───── Information shown ─────

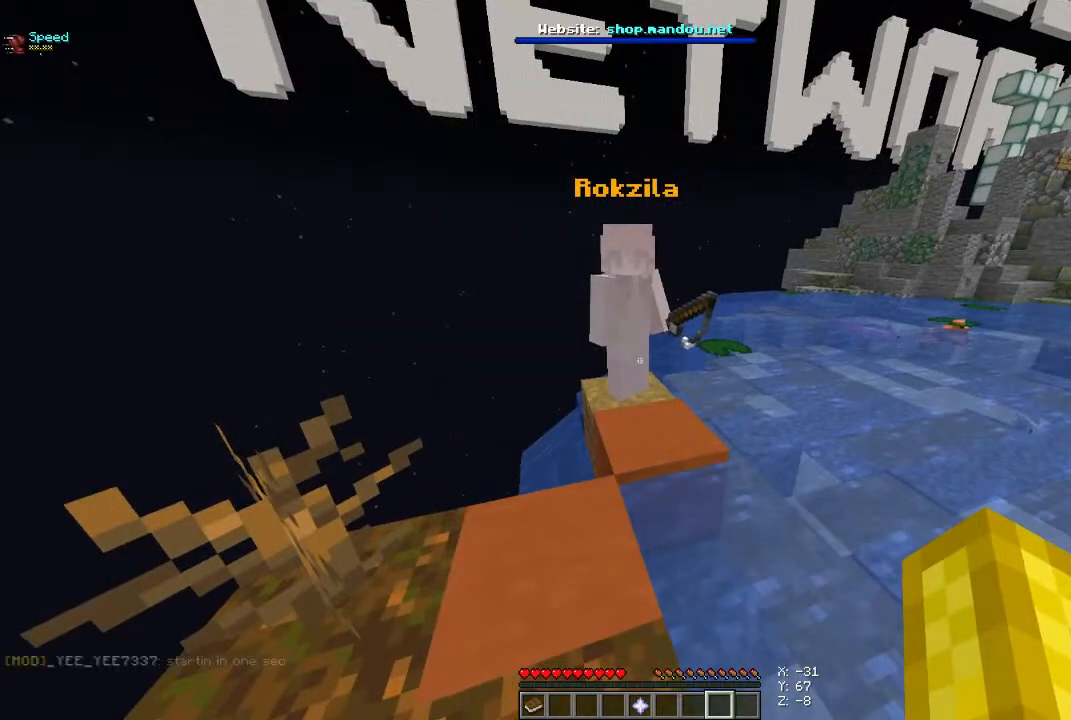
{"keys": ["w"], "mouse": [], "events": [[200, "w", "down"]]}
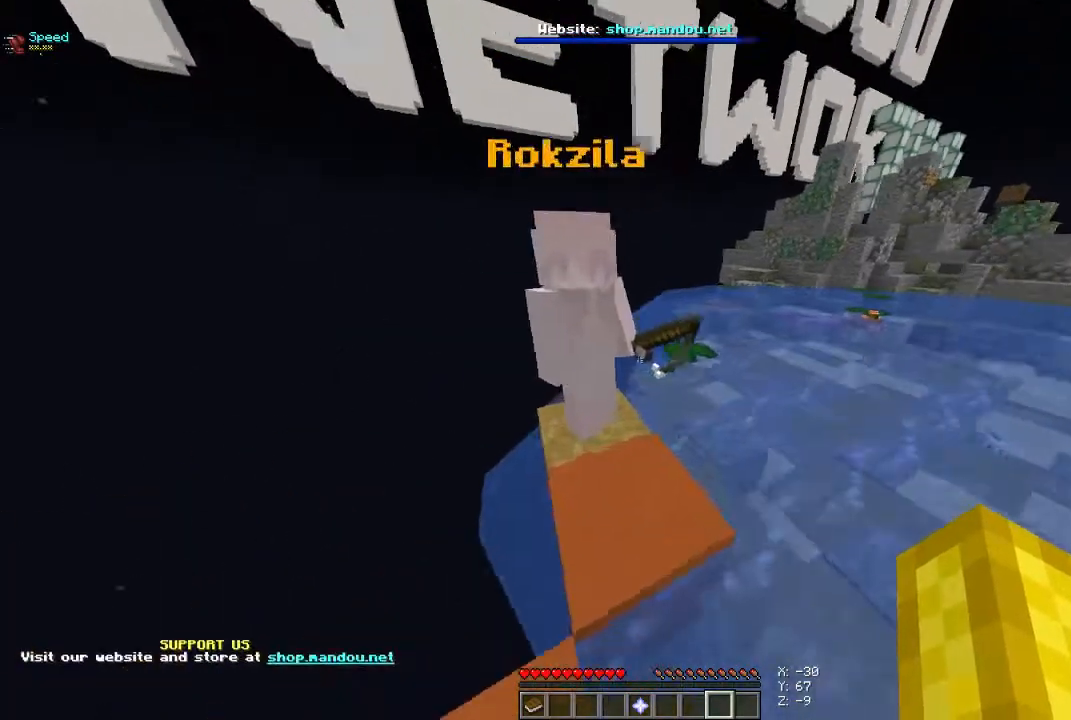
{"keys": ["d"], "mouse": [], "events": [[200, "d", "down"], [200, "space", "down"], [467, "space", "up"], [467, "w", "up"]]}
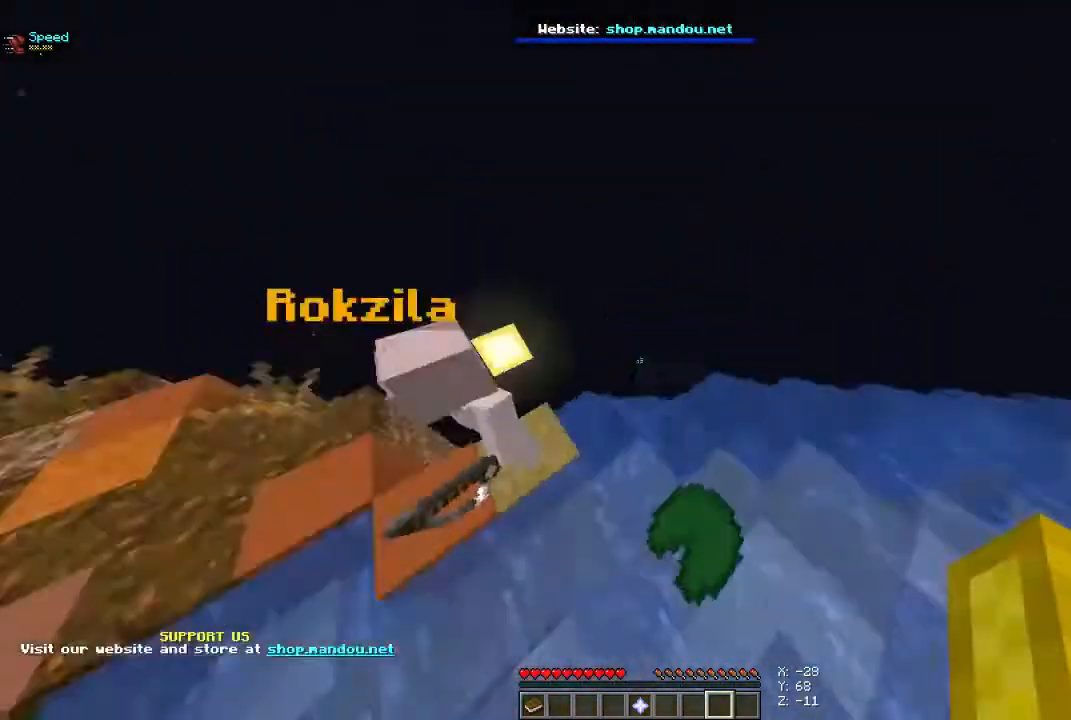
{"keys": [], "mouse": [], "events": [[100, "a", "down"], [100, "d", "up"], [167, "w", "down"], [267, "a", "up"], [367, "w", "up"]]}
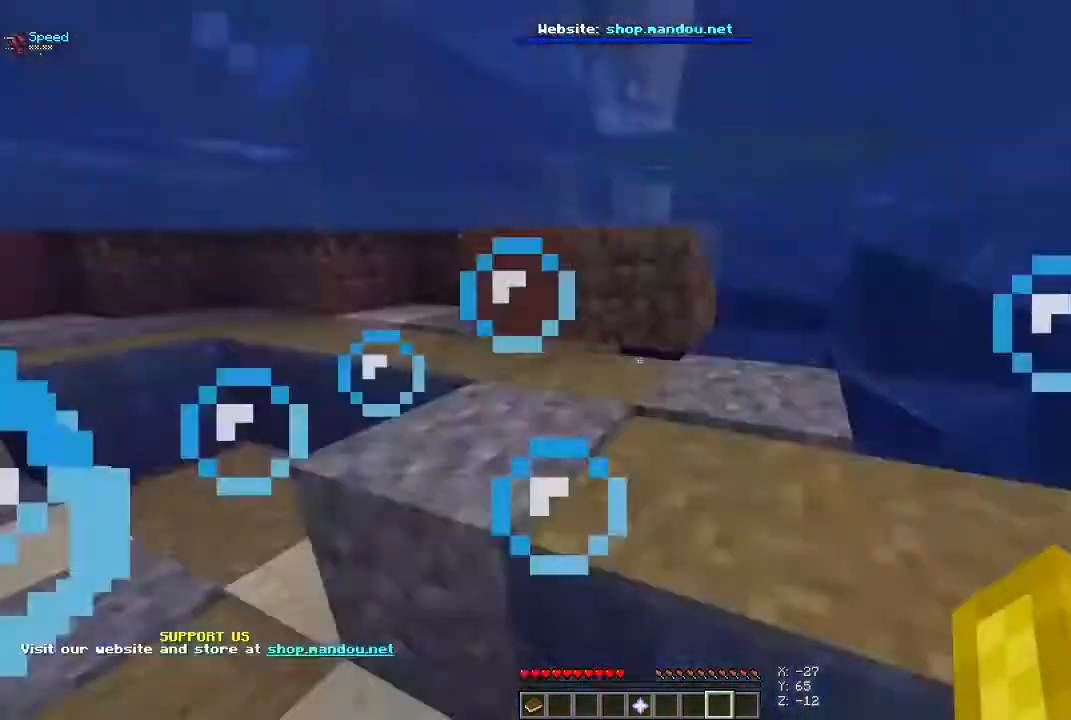
{"keys": ["space", "w"], "mouse": [], "events": [[100, "w", "down"], [167, "space", "down"]]}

─────

• _Task details_:
What lines in the material above hold the string "space"? List them.

• _Exercise solution_:
{"keys": ["d"], "mouse": [], "events": [[200, "d", "down"], [200, "space", "down"], [467, "space", "up"], [467, "w", "up"]]}
{"keys": ["space", "w"], "mouse": [], "events": [[100, "w", "down"], [167, "space", "down"]]}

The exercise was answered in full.